Bruenig continued, pointing out another argument that pro-capital punishment believers use.  

“American prisons, or perhaps under any intolerable confinement, are said to be so deplorable, that death is actually a humane alternative,” she said.

Bruenig continued: “It always occurs to me when these arguments come up, and none of this needs to remain abstract. These lives are lived by people whose stories can be solicited,” she said. “This is where I can provide some information, just some specifics, to fill out these getting general claims. That way we can judge them better.”

Bruenig later noted that nearly every inmate she met preferred to spend life in prison than die, invalidating the idea that prison is a worse alternative than death.

She also references the “criminal menopause” that death row inmates often experience.

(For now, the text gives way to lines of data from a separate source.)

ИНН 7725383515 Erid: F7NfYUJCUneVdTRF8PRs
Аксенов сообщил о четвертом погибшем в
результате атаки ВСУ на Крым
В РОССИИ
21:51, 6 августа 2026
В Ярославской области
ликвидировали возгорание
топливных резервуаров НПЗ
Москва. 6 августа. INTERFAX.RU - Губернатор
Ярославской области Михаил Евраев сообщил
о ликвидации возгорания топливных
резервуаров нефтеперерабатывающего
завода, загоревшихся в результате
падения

“Burl Kane, the longtime warden of Louisiana’s infamous Angola prison and current commissioner of the Mississippi Department of Corrections describes this phenomenon to criminal menopause. Natural waning of criminal desire with the passage of time thanks to these sometimes decades long gaps between conviction and execution I often meet prisoners on death row long after this change and many important changes have taken place,” she said.“I meet them after their crimes, and these are not the guys who they were when they committed their crimes.” 

Flooding the room with emotions, Bruenig shared multiple accounts of her first-hand experiences with death row inmates. 

She began with a moving story about Kenneth Smith, a 22 year old father of four who accepted compensation to kill a local minister’s wife. The judge in Kenny’s case used judicial override, overruling the jury’s sentence recommendation, and instead sentenced Kenny to death.  Bruenig had crossed paths with him after anticipating a botched execution, considering there were several ones preceding Kenny’s scheduled date. 

Regarding her relatively obscure experience of meeting Kenny only two weeks before his scheduled execution, she shared some of the moments she appreciated. 

“It is a very strange journey to get to know someone who’s scheduled to die in about two weeks. If you ever had the opportunity, I wouldn’t dissuade you. In fact, in Kenny’s case, there were a number of benefits and getting to know Kenny.”

In addition, Bruenig described getting to know family members of death row prisoners, specifically Kenny’s wife Dee. 

“I also came to know his wife, Dee. And in my frequent interviews with them, I repeatedly raised the question of how their marriage had endured despite the intensely anxious and grim conditions they found themselves and learn that they shared a devotion to Christ, and that they had developed the practice of living strictly within the moment together and treating vanishingly small quantities of time as limitless in their emotional potential,” she said.

She also referenced multiple relationships she had built with death row members and their families, often attesting to their resilience and strength. 

I approached Bruenig with a reporter from Notre Dame’s student newspaper, the Observer, after the talk to ask some questions. We asked her about the emotional weight of her work, and the responsibility she holds as a journalist. 

“These events definitely have to be covered. It’s the only way there’s going to be accountability. It’s a government function unlike any other: executing peacetime citizens,” she said.  “And you absolutely have to, have to, you have to have an independent media present. It’s disturbing to me that prisons and government agencies are allowed to select their media witnesses for executions, that seems contrary to the process.” 

Bruenig also referenced journalists who cover executions but might not tell the whole story. 

“And oftentimes, those are great journalists that get chosen, but oftentimes these are journalists … who don’t print anything more than that the execution happened. So if you want someone who’s really critical, you’re gonna have to go in there and do it yourself. And it’s just one of our obligations in the profession. It is difficult.” 

She continued by speaking on the emotional impact that followed one of the executions she witnessed. 

“I cried in the shower that night. I mean, I just sat down and cried. But you know, that’s after my obligations.”